Cleaning up FILE in stdio..
Garrett Wollman
wollman at freebsd.org
Wed Feb 27 18:54:48 UTC 2008
<<On Wed, 27 Feb 2008 11:34:04 -0500, John Baldwin <jhb at freebsd.org> said:
> I avoided EMFILE in all 3 cases as it struck me as being not really true (an
> app would find the rlimit higher than the current fd for example). Also,
> EMFILE doesn't really make sense from fdopen() at all. You've already opened
> the fd, so you know you can't run out of fd's.
[EMFILE] is does not imply that you have run out of fds.
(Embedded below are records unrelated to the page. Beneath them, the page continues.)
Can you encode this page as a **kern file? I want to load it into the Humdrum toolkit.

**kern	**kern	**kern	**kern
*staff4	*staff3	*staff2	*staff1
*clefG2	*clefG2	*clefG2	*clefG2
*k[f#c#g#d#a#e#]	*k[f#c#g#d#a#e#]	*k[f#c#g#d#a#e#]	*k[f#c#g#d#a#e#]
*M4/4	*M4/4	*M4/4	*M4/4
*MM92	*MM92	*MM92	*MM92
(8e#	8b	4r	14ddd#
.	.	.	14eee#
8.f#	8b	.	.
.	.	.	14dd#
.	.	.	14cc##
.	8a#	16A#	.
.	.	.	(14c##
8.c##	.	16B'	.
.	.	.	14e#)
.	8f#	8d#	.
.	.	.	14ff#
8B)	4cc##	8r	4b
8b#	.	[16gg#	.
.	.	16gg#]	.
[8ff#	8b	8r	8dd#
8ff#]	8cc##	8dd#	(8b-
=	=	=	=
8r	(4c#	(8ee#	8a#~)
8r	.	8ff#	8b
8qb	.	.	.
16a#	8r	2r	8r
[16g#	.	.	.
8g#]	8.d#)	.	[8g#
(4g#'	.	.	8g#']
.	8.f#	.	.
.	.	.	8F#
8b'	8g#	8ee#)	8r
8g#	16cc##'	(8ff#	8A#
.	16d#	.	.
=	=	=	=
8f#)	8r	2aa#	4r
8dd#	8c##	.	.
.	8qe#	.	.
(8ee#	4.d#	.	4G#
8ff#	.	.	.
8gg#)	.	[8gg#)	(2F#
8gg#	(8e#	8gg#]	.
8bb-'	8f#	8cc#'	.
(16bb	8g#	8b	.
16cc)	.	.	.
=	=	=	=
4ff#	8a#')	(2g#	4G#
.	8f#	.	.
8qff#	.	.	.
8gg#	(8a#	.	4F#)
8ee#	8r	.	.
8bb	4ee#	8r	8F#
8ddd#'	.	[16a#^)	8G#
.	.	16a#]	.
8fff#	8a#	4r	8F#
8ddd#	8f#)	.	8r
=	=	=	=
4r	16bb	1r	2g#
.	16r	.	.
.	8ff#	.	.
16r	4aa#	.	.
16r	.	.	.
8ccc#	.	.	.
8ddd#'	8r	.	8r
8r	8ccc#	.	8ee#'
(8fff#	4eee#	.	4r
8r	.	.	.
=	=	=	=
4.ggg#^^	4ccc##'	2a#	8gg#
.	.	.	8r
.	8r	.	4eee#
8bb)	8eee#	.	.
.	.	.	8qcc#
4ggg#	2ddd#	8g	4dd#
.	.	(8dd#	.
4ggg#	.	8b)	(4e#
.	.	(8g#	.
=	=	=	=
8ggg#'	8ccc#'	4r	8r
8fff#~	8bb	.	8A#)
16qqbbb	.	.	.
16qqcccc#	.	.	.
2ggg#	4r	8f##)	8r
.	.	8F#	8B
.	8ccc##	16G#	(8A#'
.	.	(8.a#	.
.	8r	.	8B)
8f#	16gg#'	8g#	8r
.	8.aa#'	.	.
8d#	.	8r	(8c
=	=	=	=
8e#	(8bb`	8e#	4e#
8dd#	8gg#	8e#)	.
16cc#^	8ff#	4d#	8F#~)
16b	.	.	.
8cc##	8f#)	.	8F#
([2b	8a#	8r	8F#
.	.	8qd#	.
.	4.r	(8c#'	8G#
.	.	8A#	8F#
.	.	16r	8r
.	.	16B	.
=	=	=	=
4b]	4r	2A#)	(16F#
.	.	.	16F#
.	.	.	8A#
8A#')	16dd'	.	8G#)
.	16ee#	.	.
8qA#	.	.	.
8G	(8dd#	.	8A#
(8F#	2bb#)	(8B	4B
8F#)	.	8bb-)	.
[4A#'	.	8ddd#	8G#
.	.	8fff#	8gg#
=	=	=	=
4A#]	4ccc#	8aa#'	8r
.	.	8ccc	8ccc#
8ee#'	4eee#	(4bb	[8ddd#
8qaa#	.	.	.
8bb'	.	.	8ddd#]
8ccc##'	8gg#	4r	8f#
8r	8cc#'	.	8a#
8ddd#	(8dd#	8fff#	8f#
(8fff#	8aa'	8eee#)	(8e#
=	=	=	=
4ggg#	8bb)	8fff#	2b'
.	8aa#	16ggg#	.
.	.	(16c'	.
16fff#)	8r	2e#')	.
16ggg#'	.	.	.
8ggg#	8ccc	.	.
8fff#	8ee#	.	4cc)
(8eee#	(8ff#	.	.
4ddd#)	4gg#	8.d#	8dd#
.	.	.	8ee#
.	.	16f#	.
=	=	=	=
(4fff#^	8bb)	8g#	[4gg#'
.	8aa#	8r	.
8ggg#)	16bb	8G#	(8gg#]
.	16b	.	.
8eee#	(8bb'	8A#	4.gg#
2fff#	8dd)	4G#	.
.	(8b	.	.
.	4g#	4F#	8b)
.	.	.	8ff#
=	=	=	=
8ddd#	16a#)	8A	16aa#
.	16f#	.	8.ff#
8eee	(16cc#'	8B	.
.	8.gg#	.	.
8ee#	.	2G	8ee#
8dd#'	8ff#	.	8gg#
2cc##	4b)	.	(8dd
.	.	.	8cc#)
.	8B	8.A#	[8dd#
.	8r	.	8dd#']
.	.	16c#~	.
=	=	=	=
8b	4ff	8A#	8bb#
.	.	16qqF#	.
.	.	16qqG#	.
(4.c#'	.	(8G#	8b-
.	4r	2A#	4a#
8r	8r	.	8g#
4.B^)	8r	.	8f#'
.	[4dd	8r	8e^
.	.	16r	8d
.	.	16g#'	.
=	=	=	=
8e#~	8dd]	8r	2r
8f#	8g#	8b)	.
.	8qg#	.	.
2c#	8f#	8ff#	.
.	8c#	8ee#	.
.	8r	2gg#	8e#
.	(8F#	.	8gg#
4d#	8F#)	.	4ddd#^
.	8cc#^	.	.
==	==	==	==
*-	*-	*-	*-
POSIX
says (for fdopen()):
The fdopen( ) function may fail if:
[EBADF] The fildes argument is not a valid file descriptor.
[EINVAL] The mode argument is not a valid mode.
[EMFILE] {FOPEN_MAX} streams are currently open in the
calling process.
[EMFILE] {STREAM_MAX} streams are currently open in the
calling process.
[ENOMEM] Insufficient space to allocate a buffer.
My change to sysconf() causes {STREAM_MAX} to be clamped at
{SHRT_MAX}, so a user calling sysconf(_PC_STREAM_MAX) or
$(getconf STREAM_MAX) will see a different value from the resource
limit and understand that there is a limit (even if it's not quite on
the number of streams).
For fopen(), the errors are defined as follows:
"shall fail":
[EMFILE] {OPEN_MAX} file descriptors are currently open in the calling
process.
[ENFILE] The maximum allowable number of files is currently open in
the system.
"may fail":
[EINVAL] The value of the mode argument is not valid.
[EMFILE] {FOPEN_MAX} streams are currently open in the calling
process.
[EMFILE] {STREAM_MAX} streams are currently open in the calling
process.
The other possibility would be [EOVERFLOW], which is defined as:
[EOVERFLOW] The named file is a regular file and the size of the file
cannot be represented correctly in an object of type off_t.
But I truly believe that [EMFILE] is the best option.